A team led by Dr. Martijn Cloos at NYU Langone Health investigated whether high impedance coils, which don’t allow current to flow easily, could be used to design a more versatile detector. By blocking current from flowing during detection, they reasoned, they could prevent the coils from creating their own magnetic fields and interfering with each other. This lack of interference could allow imaging while people are moving. The research was supported by NIH’s National Institute of Biomedical Imaging and Bioengineering (NIBIB). Results were published in Nature Biomedical Engineering on May 4, 2018.
The team first used a 3-D printer to explore different coil designs. Based on their findings, the researchers created a proof-of-concept device by stitching eight high impedance coils into a cotton glove. Each finger was wrapped by an individual coil so that they could move independently during the scan.
The scientists imaged two volunteers’ hands with the high impedance coil glove to capture actions such as playing a piano or grasping a peach. A third volunteer was scanned using both the high impedance glove and a rigid device made of low impedance coils.
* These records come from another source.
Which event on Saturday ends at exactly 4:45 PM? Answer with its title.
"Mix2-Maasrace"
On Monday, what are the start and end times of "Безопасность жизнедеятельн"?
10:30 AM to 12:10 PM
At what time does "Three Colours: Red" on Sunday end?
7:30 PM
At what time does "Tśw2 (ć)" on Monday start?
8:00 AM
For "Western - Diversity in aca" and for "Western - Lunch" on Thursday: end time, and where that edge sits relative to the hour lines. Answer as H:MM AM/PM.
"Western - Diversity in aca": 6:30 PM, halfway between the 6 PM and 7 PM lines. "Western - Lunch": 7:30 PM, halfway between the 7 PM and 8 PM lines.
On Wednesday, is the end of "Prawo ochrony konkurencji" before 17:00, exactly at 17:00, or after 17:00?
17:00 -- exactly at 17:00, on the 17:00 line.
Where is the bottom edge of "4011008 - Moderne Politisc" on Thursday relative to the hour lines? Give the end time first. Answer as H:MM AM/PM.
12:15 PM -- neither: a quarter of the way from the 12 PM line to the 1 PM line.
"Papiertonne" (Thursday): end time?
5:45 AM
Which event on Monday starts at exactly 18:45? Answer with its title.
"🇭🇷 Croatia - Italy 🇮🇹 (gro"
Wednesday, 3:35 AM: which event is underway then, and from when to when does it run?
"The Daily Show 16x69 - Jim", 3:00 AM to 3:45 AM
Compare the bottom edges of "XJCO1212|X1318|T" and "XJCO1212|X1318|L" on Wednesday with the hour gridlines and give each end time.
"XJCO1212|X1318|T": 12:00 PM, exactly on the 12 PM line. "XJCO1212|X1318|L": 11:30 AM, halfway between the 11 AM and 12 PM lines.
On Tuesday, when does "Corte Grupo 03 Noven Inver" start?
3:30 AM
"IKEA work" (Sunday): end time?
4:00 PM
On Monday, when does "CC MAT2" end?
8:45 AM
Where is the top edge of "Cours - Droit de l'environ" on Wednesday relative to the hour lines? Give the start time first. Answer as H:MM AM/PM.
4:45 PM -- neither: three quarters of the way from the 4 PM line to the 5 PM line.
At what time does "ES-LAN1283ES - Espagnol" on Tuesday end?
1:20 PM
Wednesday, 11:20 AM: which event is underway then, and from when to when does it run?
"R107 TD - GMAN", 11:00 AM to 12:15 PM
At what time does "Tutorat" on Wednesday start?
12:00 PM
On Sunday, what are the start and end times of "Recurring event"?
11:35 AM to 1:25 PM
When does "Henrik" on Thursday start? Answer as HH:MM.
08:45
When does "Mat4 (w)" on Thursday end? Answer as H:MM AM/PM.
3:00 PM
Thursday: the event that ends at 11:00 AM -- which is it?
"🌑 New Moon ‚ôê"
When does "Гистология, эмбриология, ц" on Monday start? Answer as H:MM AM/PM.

In the wrist and palm of the hand, the glove was able to provide a sensitivity, or signal-to-noise ratio, similar to that of a close-fitting, rigid low impedance device. In the fingers, the high impedance coil design improved the signal-to-noise ratio by more than 80% compared with the rigid coils.
“Our results represent the first demonstration of an MRI technology that is both flexible and sensitive enough to capture the complexity of soft-tissue mechanics in the hand,” says lead author Dr. Bei Zhang.
The glove is just one of many potential applications for this technology. “We hope that this result ushers in a new era of MRI design,” Cloos says, “perhaps including flexible sleeve arrays around injured knees, or comfy beanies to study the developing brains of newborns.”
—by Tianna Hicklin, Ph.D.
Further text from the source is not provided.